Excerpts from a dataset
#####

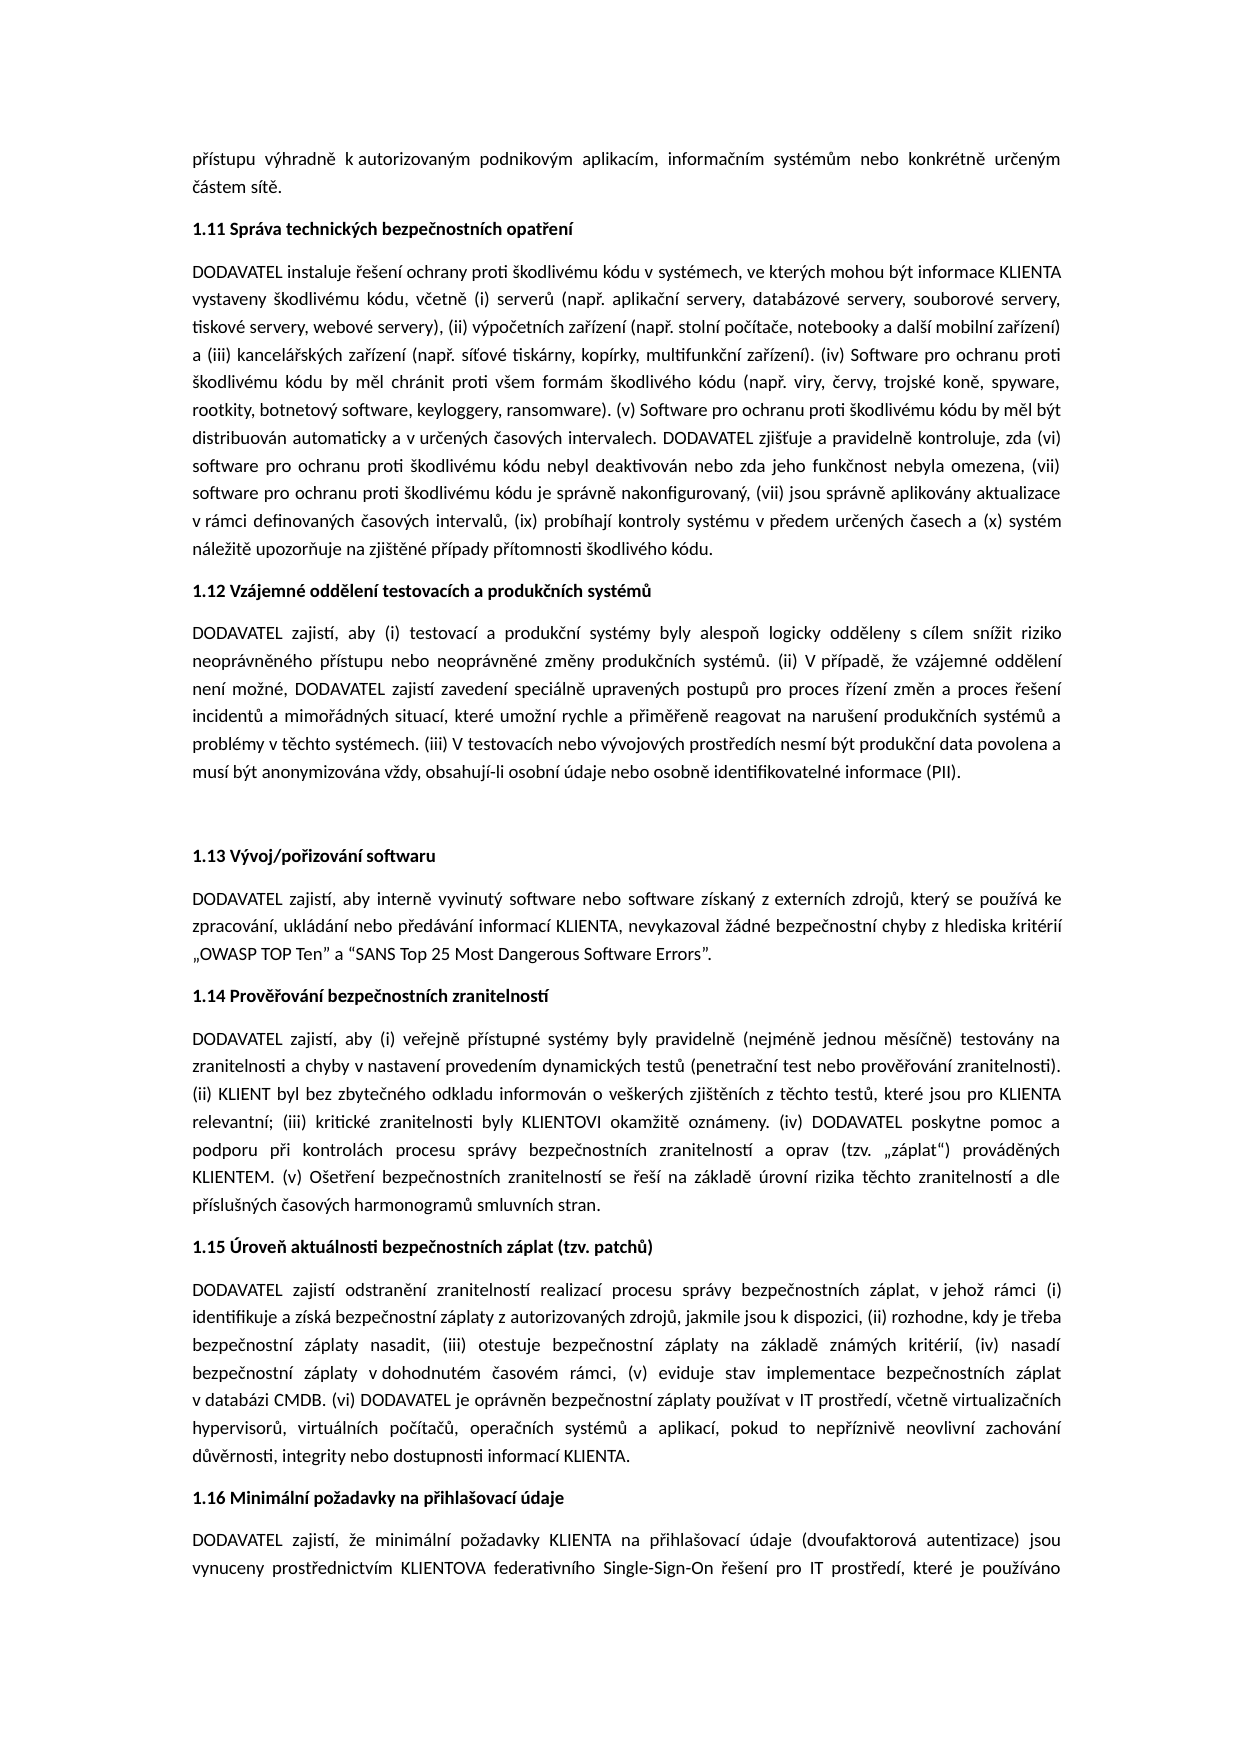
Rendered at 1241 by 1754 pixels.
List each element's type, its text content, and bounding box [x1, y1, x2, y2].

text 1.15 Úroveň aktuálnosti bezpečnostních záplat (tzv. patchů) [192, 1236, 1062, 1258]
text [192, 148, 1062, 198]
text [192, 1529, 1062, 1579]
text DODAVATEL instaluje řešení ochrany proti škodlivému kódu v systémech, ve kterých mohou být informace KLIENTA vystaveny škodlivému kódu, včetně (i) serverů (např. aplikační servery, databázové servery, souborové servery, tiskové servery, webové servery), (ii) výpočetních zařízení (např. stolní počítače, notebooky a další mobilní zařízení) a (iii) kancelářských zařízení (např. síťové tiskárny, kopírky, multifunkční zařízení). (iv) Software pro ochranu proti škodlivému kódu by měl chránit proti všem formám škodlivého kódu (např. viry, červy, trojské koně, spyware, rootkity, botnetový software, keyloggery, ransomware). (v) Software pro ochranu proti škodlivému kódu by měl být distribuován automaticky a v určených časových intervalech. DODAVATEL zjišťuje a pravidelně kontroluje, zda (vi) software pro ochranu proti škodlivému kódu nebyl deaktivován nebo zda jeho funkčnost nebyla omezena, (vii) software pro ochranu proti škodlivému kódu je správně nakonfigurovaný, (vii) jsou správně aplikovány aktualizace v rámci definovaných časových intervalů, (ix) probíhají kontroly systému v předem určených časech a (x) systém náležitě upozorňuje na zjištěné případy přítomnosti škodlivého kódu. [192, 260, 1062, 560]
text DODAVATEL zajistí, aby (i) veřejně přístupné systémy byly pravidelně (nejméně jednou měsíčně) testovány na zranitelnosti a chyby v nastavení provedením dynamických testů (penetrační test nebo prověřování zranitelnosti). (ii) KLIENT byl bez zbytečného odkladu informován o veškerých zjištěních z těchto testů, které jsou pro KLIENTA relevantní; (iii) kritické zranitelnosti byly KLIENTOVI okamžitě oznámeny. (iv) DODAVATEL poskytne pomoc a podporu při kontrolách procesu správy bezpečnostních zranitelností a oprav (tzv. „záplat“) prováděných KLIENTEM. (v) Ošetření bezpečnostních zranitelností se řeší na základě úrovní rizika těchto zranitelností a dle příslušných časových harmonogramů smluvních stran. [192, 1027, 1062, 1216]
text 1.14 Prověřování bezpečnostních zranitelností [192, 985, 1062, 1008]
text 1.11 Správa technických bezpečnostních opatření [192, 218, 1062, 241]
text 1.12 Vzájemné oddělení testovacích a produkčních systémů [192, 579, 1062, 602]
text 1.16 Minimální požadavky na přihlašovací údaje [192, 1486, 1062, 1509]
text DODAVATEL zajistí, aby interně vyvinutý software nebo software získaný z externích zdrojů, který se používá ke zpracování, ukládání nebo předávání informací KLIENTA, nevykazoval žádné bezpečnostní chyby z hlediska kritérií „OWASP TOP Ten” a “SANS Top 25 Most Dangerous Software Errors”. [192, 887, 1062, 965]
text DODAVATEL zajistí odstranění zranitelností realizací procesu správy bezpečnostních záplat, v jehož rámci (i) identifikuje a získá bezpečnostní záplaty z autorizovaných zdrojů, jakmile jsou k dispozici, (ii) rozhodne, kdy je třeba bezpečnostní záplaty nasadit, (iii) otestuje bezpečnostní záplaty na základě známých kritérií, (iv) nasadí bezpečnostní záplaty v dohodnutém časovém rámci, (v) eviduje stav implementace bezpečnostních záplat v databázi CMDB. (vi) DODAVATEL je oprávněn bezpečnostní záplaty používat v IT prostředí, včetně virtualizačních hypervisorů, virtuálních počítačů, operačních systémů a aplikací, pokud to nepříznivě neovlivní zachování důvěrnosti, integrity nebo dostupnosti informací KLIENTA. [192, 1278, 1062, 1467]
text DODAVATEL zajistí, aby (i) testovací a produkční systémy byly alespoň logicky odděleny s cílem snížit riziko neoprávněného přístupu nebo neoprávněné změny produkčních systémů. (ii) V případě, že vzájemné oddělení není možné, DODAVATEL zajistí zavedení speciálně upravených postupů pro proces řízení změn a proces řešení incidentů a mimořádných situací, které umožní rychle a přiměřeně reagovat na narušení produkčních systémů a problémy v těchto systémech. (iii) V testovacích nebo vývojových prostředích nesmí být produkční data povolena a musí být anonymizována vždy, obsahují-li osobní údaje nebo osobně identifikovatelné informace (PII). [192, 622, 1062, 783]
text 1.13 Vývoj/pořizování softwaru [192, 845, 1062, 868]
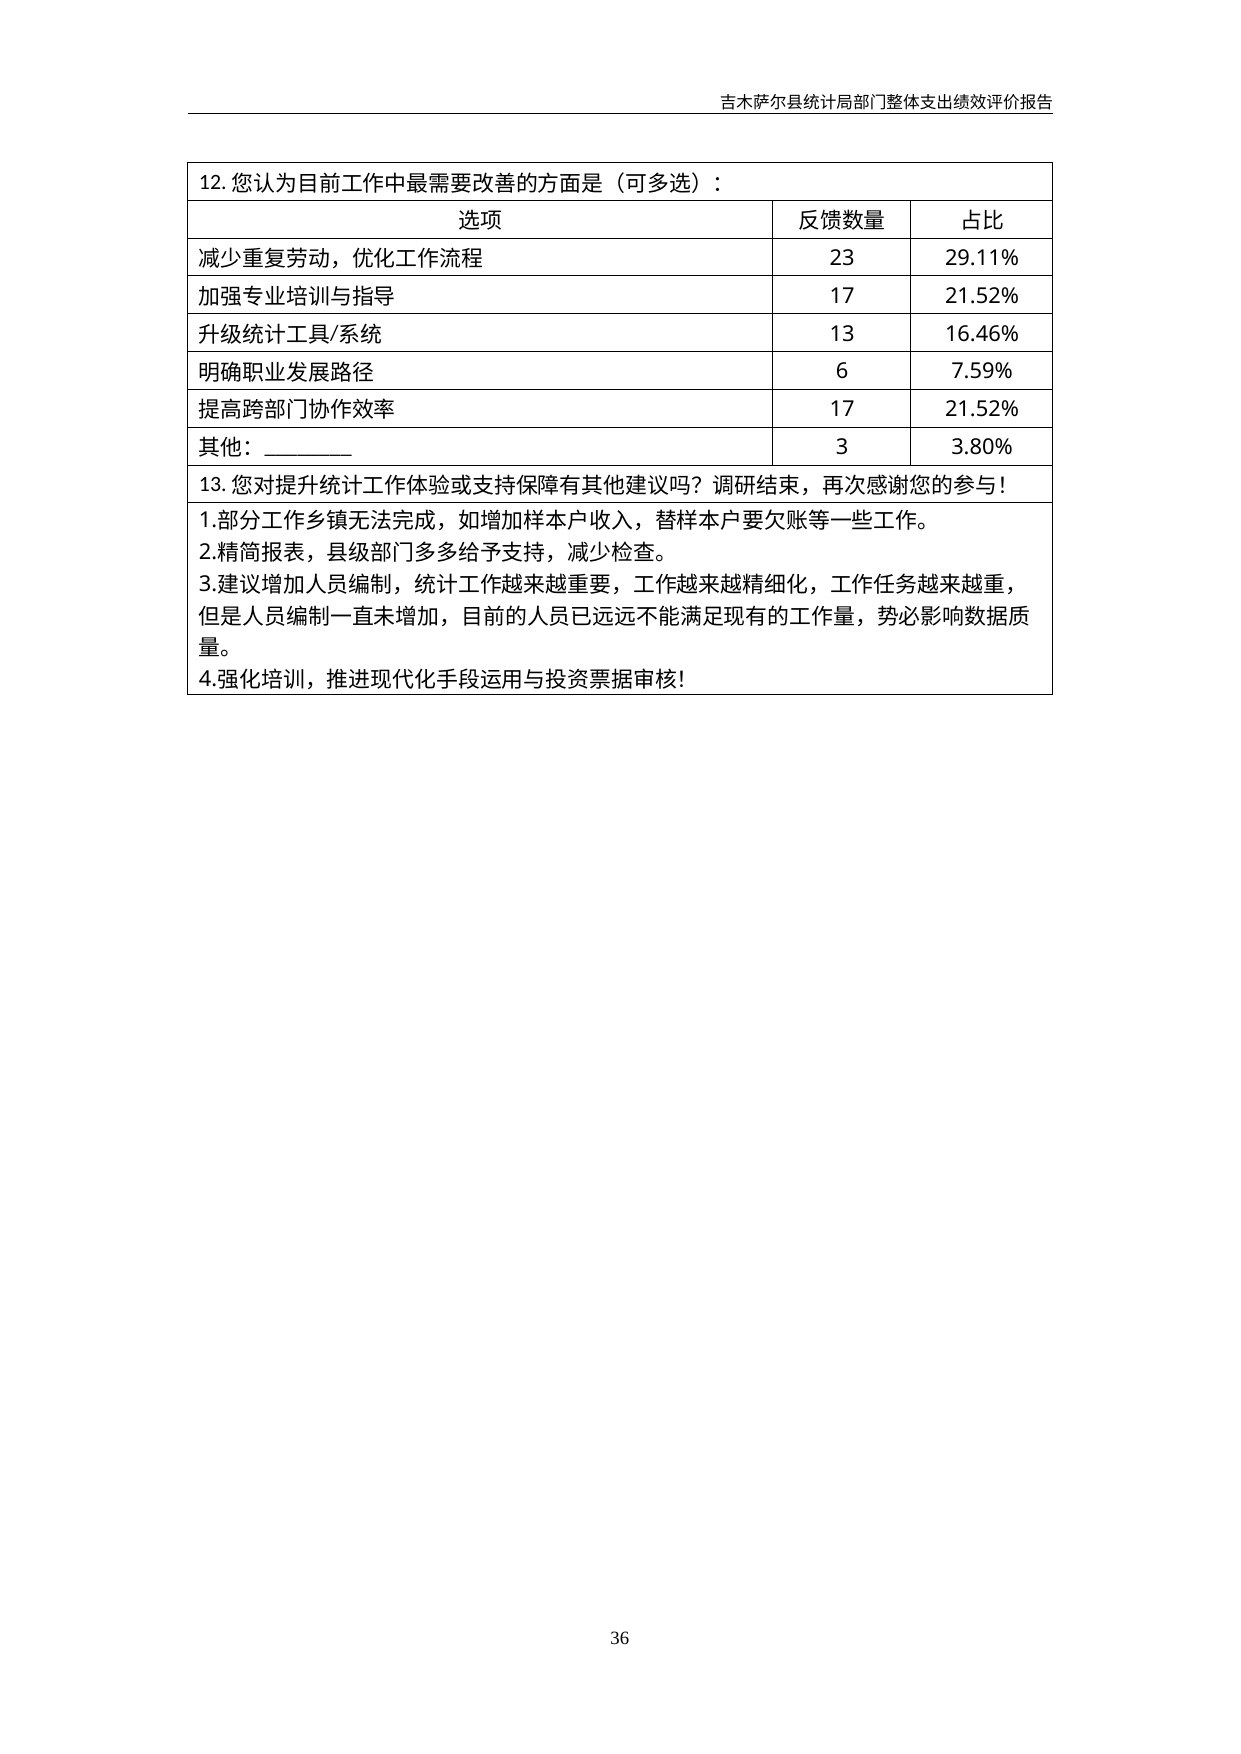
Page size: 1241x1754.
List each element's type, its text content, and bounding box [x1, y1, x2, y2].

table_cell 提高跨部门协作效率 [188, 390, 772, 427]
table_cell 反馈数量 [773, 201, 910, 238]
table_cell 加强专业培训与指导 [188, 276, 772, 313]
table_cell 23 [773, 239, 910, 275]
table_cell 21.52% [911, 276, 1052, 313]
table_cell 明确职业发展路径 [188, 352, 772, 389]
table_cell 减少重复劳动，优化工作流程 [188, 239, 772, 275]
table_cell 13 [773, 314, 910, 351]
table_cell 1.部分工作乡镇无法完成，如增加样本户收入，替样本户要欠账等一些工作。 2.精简报表，县级部门多多给予支持，减少检查。 3.建议增加人员编制，统计工作越来越重要，工作越来越精细化，工作任务越来越重，但是人员编制一直未增加，目前的人员已远远不能满足现有的工作量，势必影响数据质量。 4.强化培训，推进现代化手段运用与投资票据审核！ [188, 503, 1052, 694]
table_cell 21.52% [911, 390, 1052, 427]
table_cell 选项 [188, 201, 772, 238]
table_cell 升级统计工具/系统 [188, 314, 772, 351]
table_cell 12. 您认为目前工作中最需要改善的方面是（可多选）： [188, 163, 1052, 200]
table_cell 17 [773, 276, 910, 313]
table_cell 6 [773, 352, 910, 389]
table_cell 占比 [911, 201, 1052, 238]
table_cell 16.46% [911, 314, 1052, 351]
table_cell 7.59% [911, 352, 1052, 389]
table_cell 29.11% [911, 239, 1052, 275]
table_cell 3.80% [911, 428, 1052, 464]
table_cell 3 [773, 428, 910, 464]
table_cell 13. 您对提升统计工作体验或支持保障有其他建议吗？调研结束，再次感谢您的参与！ [188, 466, 1052, 502]
table_cell 17 [773, 390, 910, 427]
table_cell 其他：________ [188, 428, 772, 464]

#####

**ASSIGNMENT**
Retype each line above precisely, please. Skip anything that is a picture.

**ANSWER AREA**
Rendered at 1241 by 1754 pixels.
List each element's type, its text content, and bounding box [x1, y1, x2, y2].

text 1.15 Úroveň aktuálnosti bezpečnostních záplat (tzv. patchů) [192, 1236, 1062, 1258]
text [192, 148, 1062, 198]
text [192, 1529, 1062, 1579]
text DODAVATEL instaluje řešení ochrany proti škodlivému kódu v systémech, ve kterých mohou být informace KLIENTA vystaveny škodlivému kódu, včetně (i) serverů (např. aplikační servery, databázové servery, souborové servery, tiskové servery, webové servery), (ii) výpočetních zařízení (např. stolní počítače, notebooky a další mobilní zařízení) a (iii) kancelářských zařízení (např. síťové tiskárny, kopírky, multifunkční zařízení). (iv) Software pro ochranu proti škodlivému kódu by měl chránit proti všem formám škodlivého kódu (např. viry, červy, trojské koně, spyware, rootkity, botnetový software, keyloggery, ransomware). (v) Software pro ochranu proti škodlivému kódu by měl být distribuován automaticky a v určených časových intervalech. DODAVATEL zjišťuje a pravidelně kontroluje, zda (vi) software pro ochranu proti škodlivému kódu nebyl deaktivován nebo zda jeho funkčnost nebyla omezena, (vii) software pro ochranu proti škodlivému kódu je správně nakonfigurovaný, (vii) jsou správně aplikovány aktualizace v rámci definovaných časových intervalů, (ix) probíhají kontroly systému v předem určených časech a (x) systém náležitě upozorňuje na zjištěné případy přítomnosti škodlivého kódu. [192, 260, 1062, 560]
text DODAVATEL zajistí, aby (i) veřejně přístupné systémy byly pravidelně (nejméně jednou měsíčně) testovány na zranitelnosti a chyby v nastavení provedením dynamických testů (penetrační test nebo prověřování zranitelnosti). (ii) KLIENT byl bez zbytečného odkladu informován o veškerých zjištěních z těchto testů, které jsou pro KLIENTA relevantní; (iii) kritické zranitelnosti byly KLIENTOVI okamžitě oznámeny. (iv) DODAVATEL poskytne pomoc a podporu při kontrolách procesu správy bezpečnostních zranitelností a oprav (tzv. „záplat“) prováděných KLIENTEM. (v) Ošetření bezpečnostních zranitelností se řeší na základě úrovní rizika těchto zranitelností a dle příslušných časových harmonogramů smluvních stran. [192, 1027, 1062, 1216]
text 1.14 Prověřování bezpečnostních zranitelností [192, 985, 1062, 1008]
text 1.11 Správa technických bezpečnostních opatření [192, 218, 1062, 241]
text 1.12 Vzájemné oddělení testovacích a produkčních systémů [192, 579, 1062, 602]
text 1.16 Minimální požadavky na přihlašovací údaje [192, 1486, 1062, 1509]
text DODAVATEL zajistí, aby interně vyvinutý software nebo software získaný z externích zdrojů, který se používá ke zpracování, ukládání nebo předávání informací KLIENTA, nevykazoval žádné bezpečnostní chyby z hlediska kritérií „OWASP TOP Ten” a “SANS Top 25 Most Dangerous Software Errors”. [192, 887, 1062, 965]
text DODAVATEL zajistí odstranění zranitelností realizací procesu správy bezpečnostních záplat, v jehož rámci (i) identifikuje a získá bezpečnostní záplaty z autorizovaných zdrojů, jakmile jsou k dispozici, (ii) rozhodne, kdy je třeba bezpečnostní záplaty nasadit, (iii) otestuje bezpečnostní záplaty na základě známých kritérií, (iv) nasadí bezpečnostní záplaty v dohodnutém časovém rámci, (v) eviduje stav implementace bezpečnostních záplat v databázi CMDB. (vi) DODAVATEL je oprávněn bezpečnostní záplaty používat v IT prostředí, včetně virtualizačních hypervisorů, virtuálních počítačů, operačních systémů a aplikací, pokud to nepříznivě neovlivní zachování důvěrnosti, integrity nebo dostupnosti informací KLIENTA. [192, 1278, 1062, 1467]
text DODAVATEL zajistí, aby (i) testovací a produkční systémy byly alespoň logicky odděleny s cílem snížit riziko neoprávněného přístupu nebo neoprávněné změny produkčních systémů. (ii) V případě, že vzájemné oddělení není možné, DODAVATEL zajistí zavedení speciálně upravených postupů pro proces řízení změn a proces řešení incidentů a mimořádných situací, které umožní rychle a přiměřeně reagovat na narušení produkčních systémů a problémy v těchto systémech. (iii) V testovacích nebo vývojových prostředích nesmí být produkční data povolena a musí být anonymizována vždy, obsahují-li osobní údaje nebo osobně identifikovatelné informace (PII). [192, 622, 1062, 783]
text 1.13 Vývoj/pořizování softwaru [192, 845, 1062, 868]
Page size: 1241x1754.
List each element's type, its text content, and bounding box [x1, y1, x2, y2].

table_cell 提高跨部门协作效率 [188, 390, 772, 427]
table_cell 反馈数量 [773, 201, 910, 238]
table_cell 加强专业培训与指导 [188, 276, 772, 313]
table_cell 23 [773, 239, 910, 275]
table_cell 21.52% [911, 276, 1052, 313]
table_cell 明确职业发展路径 [188, 352, 772, 389]
table_cell 减少重复劳动，优化工作流程 [188, 239, 772, 275]
table_cell 13 [773, 314, 910, 351]
table_cell 1.部分工作乡镇无法完成，如增加样本户收入，替样本户要欠账等一些工作。 2.精简报表，县级部门多多给予支持，减少检查。 3.建议增加人员编制，统计工作越来越重要，工作越来越精细化，工作任务越来越重，但是人员编制一直未增加，目前的人员已远远不能满足现有的工作量，势必影响数据质量。 4.强化培训，推进现代化手段运用与投资票据审核！ [188, 503, 1052, 694]
table_cell 21.52% [911, 390, 1052, 427]
table_cell 选项 [188, 201, 772, 238]
table_cell 升级统计工具/系统 [188, 314, 772, 351]
table_cell 12. 您认为目前工作中最需要改善的方面是（可多选）： [188, 163, 1052, 200]
table_cell 17 [773, 276, 910, 313]
table_cell 6 [773, 352, 910, 389]
table_cell 占比 [911, 201, 1052, 238]
table_cell 16.46% [911, 314, 1052, 351]
table_cell 7.59% [911, 352, 1052, 389]
table_cell 29.11% [911, 239, 1052, 275]
table_cell 3.80% [911, 428, 1052, 464]
table_cell 3 [773, 428, 910, 464]
table_cell 13. 您对提升统计工作体验或支持保障有其他建议吗？调研结束，再次感谢您的参与！ [188, 466, 1052, 502]
table_cell 17 [773, 390, 910, 427]
table_cell 其他：________ [188, 428, 772, 464]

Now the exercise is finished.